**Dataset excerpts:**
========================================

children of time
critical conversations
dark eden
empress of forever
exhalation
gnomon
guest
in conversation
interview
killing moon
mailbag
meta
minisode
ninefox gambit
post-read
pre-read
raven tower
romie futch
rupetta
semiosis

========================================

**WHAT THE TASK REQUIRES:**
However many lines the data holds, return each one exactly.

**SOLUTION:**
children of time
critical conversations
dark eden
empress of forever
exhalation
gnomon
guest
in conversation
interview
killing moon
mailbag
meta
minisode
ninefox gambit
post-read
pre-read
raven tower
romie futch
rupetta
semiosis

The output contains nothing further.